The magnitude of the force is obtained after reducing the system of equations and replacing every known variable:

`P = \mu_(k)\cdot m \cdot g`

If
`\mu_(k) = 0.200`,
`m = 24\,kg` and
`g = 9.807\,(m)/(s^(2))`, the magnitude of the force is:

`P = (0.200)\cdot \left(24\,kg\right)\cdot \left(9.807\,(m)/(s^(2)) \right)`

`P = 47.074\,N`

The magnitude of force that the worker must apply is 47.074 newtons.

2) As force is constant and parallel to motion, the work done on the crate by the worker is calculated by multiplying the force by the travelled distance:

`W_(P) = (47.074\,m)\cdot (4.90\,m)`

`W_(P) = 230.663\,J`

The work done by the worker's push is 230.663 joules.

3) Friction force is constant and antiparallel to motion. The work done by the friction is equal to the product of the friction force and the travelled distance. That is:

`W_(f) = -(0.200)\cdot (24\,kg)\cdot \left(9.807\,(m)/(s^(2)) \right)\cdot (4.90\,m)`

`W_(f) = -230.661\,J`

The work done by friction is -230.661 joules.

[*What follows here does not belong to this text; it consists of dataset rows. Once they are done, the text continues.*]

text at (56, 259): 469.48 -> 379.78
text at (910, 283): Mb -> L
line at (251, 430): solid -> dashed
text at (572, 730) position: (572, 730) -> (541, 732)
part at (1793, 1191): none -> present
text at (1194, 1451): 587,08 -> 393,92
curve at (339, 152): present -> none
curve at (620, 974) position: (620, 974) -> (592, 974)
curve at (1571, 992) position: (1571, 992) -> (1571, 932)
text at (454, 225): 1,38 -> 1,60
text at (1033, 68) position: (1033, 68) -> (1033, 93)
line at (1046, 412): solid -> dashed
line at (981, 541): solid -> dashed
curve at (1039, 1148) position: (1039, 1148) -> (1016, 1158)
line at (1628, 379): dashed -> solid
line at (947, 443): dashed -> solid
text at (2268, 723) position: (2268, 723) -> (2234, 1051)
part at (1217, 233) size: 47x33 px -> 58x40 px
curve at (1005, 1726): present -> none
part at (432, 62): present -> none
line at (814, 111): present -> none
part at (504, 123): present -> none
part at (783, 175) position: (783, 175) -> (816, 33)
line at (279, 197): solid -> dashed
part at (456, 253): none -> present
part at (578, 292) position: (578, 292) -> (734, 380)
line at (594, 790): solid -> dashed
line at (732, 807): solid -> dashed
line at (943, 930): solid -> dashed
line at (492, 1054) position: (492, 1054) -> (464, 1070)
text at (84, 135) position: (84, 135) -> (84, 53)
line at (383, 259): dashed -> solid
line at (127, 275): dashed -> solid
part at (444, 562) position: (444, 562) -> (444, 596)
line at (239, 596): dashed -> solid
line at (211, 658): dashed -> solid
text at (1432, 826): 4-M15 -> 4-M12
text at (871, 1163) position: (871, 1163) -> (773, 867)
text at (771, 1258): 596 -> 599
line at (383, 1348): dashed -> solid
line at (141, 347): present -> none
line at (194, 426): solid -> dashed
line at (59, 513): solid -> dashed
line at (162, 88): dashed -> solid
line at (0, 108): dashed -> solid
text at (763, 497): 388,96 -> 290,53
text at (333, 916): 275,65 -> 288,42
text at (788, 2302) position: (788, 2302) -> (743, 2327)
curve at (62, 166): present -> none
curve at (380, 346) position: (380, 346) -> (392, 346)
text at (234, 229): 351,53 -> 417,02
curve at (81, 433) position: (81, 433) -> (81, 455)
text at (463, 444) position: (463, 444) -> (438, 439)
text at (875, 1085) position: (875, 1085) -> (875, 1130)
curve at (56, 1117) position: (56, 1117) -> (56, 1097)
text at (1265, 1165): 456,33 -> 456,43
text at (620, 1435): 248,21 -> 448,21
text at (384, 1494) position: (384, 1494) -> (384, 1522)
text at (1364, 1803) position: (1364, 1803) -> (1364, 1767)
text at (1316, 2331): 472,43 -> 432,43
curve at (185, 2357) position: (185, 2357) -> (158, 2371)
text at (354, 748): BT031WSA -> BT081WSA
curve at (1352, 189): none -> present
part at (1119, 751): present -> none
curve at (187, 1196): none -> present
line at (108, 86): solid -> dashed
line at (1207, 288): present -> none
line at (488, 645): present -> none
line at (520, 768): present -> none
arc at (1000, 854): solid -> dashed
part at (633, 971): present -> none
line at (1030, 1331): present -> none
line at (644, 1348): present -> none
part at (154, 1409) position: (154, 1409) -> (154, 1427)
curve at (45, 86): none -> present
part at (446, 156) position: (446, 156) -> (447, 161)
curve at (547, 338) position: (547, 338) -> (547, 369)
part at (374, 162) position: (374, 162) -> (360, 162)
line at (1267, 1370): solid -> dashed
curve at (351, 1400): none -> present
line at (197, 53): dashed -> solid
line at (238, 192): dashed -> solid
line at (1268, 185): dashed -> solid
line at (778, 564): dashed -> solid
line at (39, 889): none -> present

4) Since normal force is perpendicular to motion. The work done by the normal force is zero.

`W_(N) = 0\,J`

The work done by normal force is 0 joules.

5) The net work done on the crate is equal to the following sum:

`W_(net) = W_(P) + W_(f) + W_(N)`

If
`W_(P) = 230.663\,J`,
`W_(f) = -230.661\,J` and
`W_(N) = 0\,J`, the net work done on the crate is:

`W_(net) = 230.663\,J - 230.661\,J + 0\,J`

`W_(net) = 0\,J`

The net work done on the crate is 0 joules.